La jeune auteure évoque également d'autres "thèmes qui relèvent de l'engagement comme l'espoir, les relations humaines, l'homme, la vie et ses écueils, les mémoires, l'amitié, la femme, l'amour de la vie, la cécité de certains peuples", ajoute la maison Edilivre.

"Ce sont des thèmes qui me sont chers", a expliqué Mlle Camara, en évoquant en particulier le sujet de ces poèmes renvoyant aux jeunes, aux enfants et à la problématique de l'éducation.

"Je suis très sensible à ces thèmes sur lesquels je me documente sans cesse", a ajouté la jeune poétesse, non sans souligner la nécessité pour les filles de se libérer par les vertus de l'éducation. Elle se dit de même concernée par les problèmes rencontrés par la femme sénégalaise et africaine en général.

"Mame Famew est une lyre flamboyante, jeune comme une tige matinale, mais elle est surtout une plume alerte, maniée par des phalanges digitales au pouvoir divin", écrit le président de l'Association des écrivains du Sénégal et directeur des éditions Maguilen, Alioune Badara Bèye.

"Mame Famew est une poétesse totale, avec une écriture sobre, dénudée de tout cliché, mais surtout animée par une fine création, résistant sans cesse aux chutes de frisson et au tarissement du verbe", ajoute M. Bèye, dans sa préface à ce recueil.

Dans un précédent entretien, Mame Famew Camara, avouait son faible pour le charme des œuvres de Charles Baudelaire et François Mauriac, auxquels elle avait tenu à adjoindre Jean-Paul Sartre, Léopold Sédar Senghor et Annette Mbaye D'Erneveille.

"Je préfère écrire le soir, j'aime bien travailler quand tout est calme", révélait la native de Dakar, âgée de 30 ans.

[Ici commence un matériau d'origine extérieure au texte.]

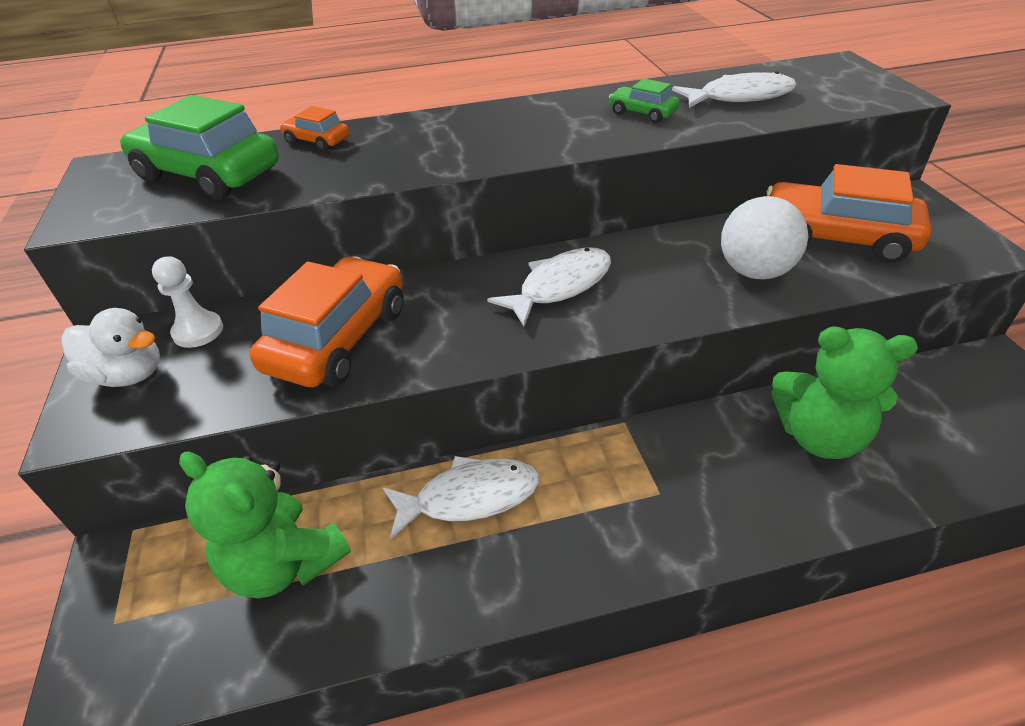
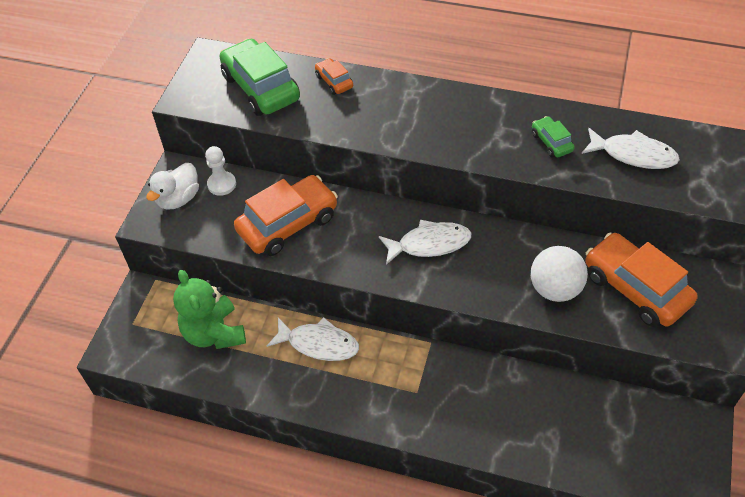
camera: 30 degrees right, 10 degrees up
(128, 375) = (178, 199): white duck -> white duck turned 75 degrees clockwise
(819, 436) = (534, 408): green teddy bear -> none

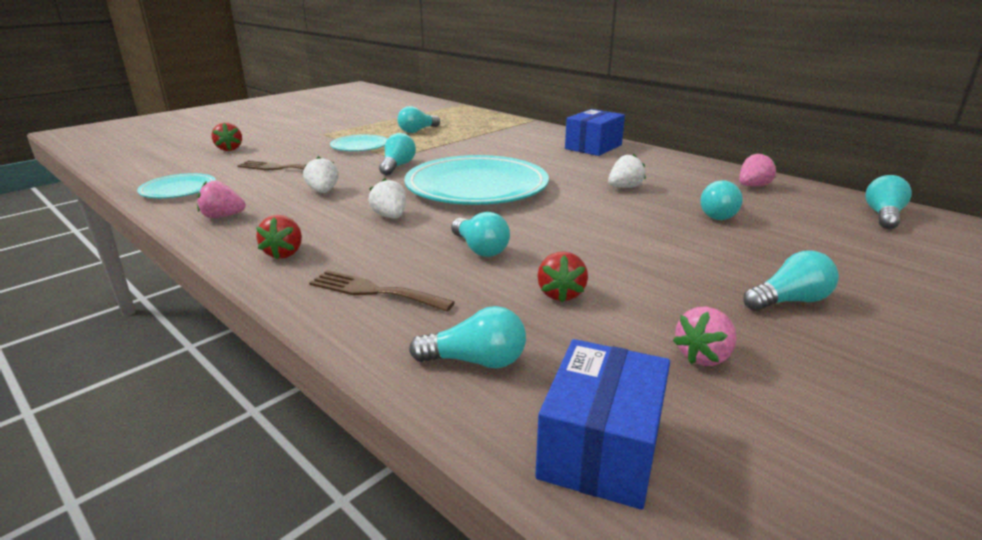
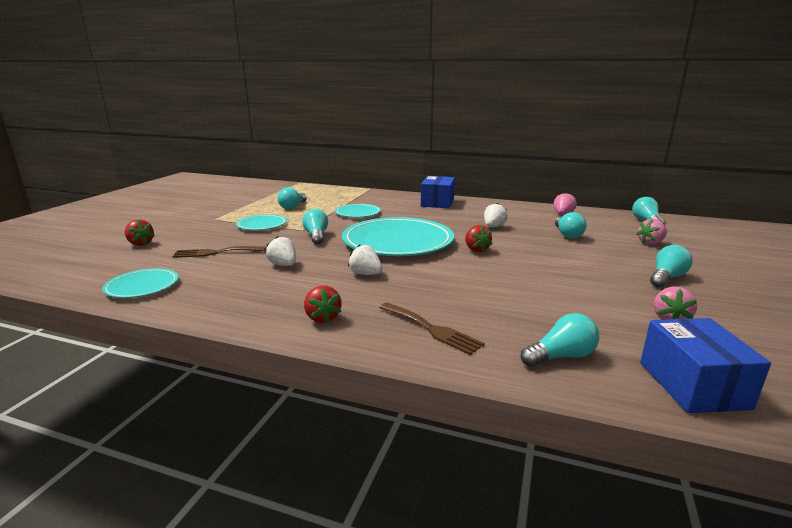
camera: 25 degrees left, 5 degrees down
(223, 216) = (223, 300): pink strawberry -> pink strawberry (650, 243)
(374, 291) = (432, 329): brown fork -> brown fork turned 135 degrees counterclockwise
(478, 147) = (358, 213): none -> turquoise plate
(480, 249) = (461, 284): turquoise light bulb -> none
(560, 294) = (550, 302): red strawberry -> red strawberry (476, 250)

Son ambition est de s'essayer au roman pour toucher un plus grand public, a-t-elle confié, partant du constant selon lequel la poésie n'est pas toujours accessible et peut être "un peu hermétique" pour certains.

Cette ancienne stagiaire à l'Agence de presse sénégalaise (APS) affirme être en train d'en écrire "quelques bribes", se refusant de donner plus de détails concernant ce futur roman sur lequel elle travaille actuellement.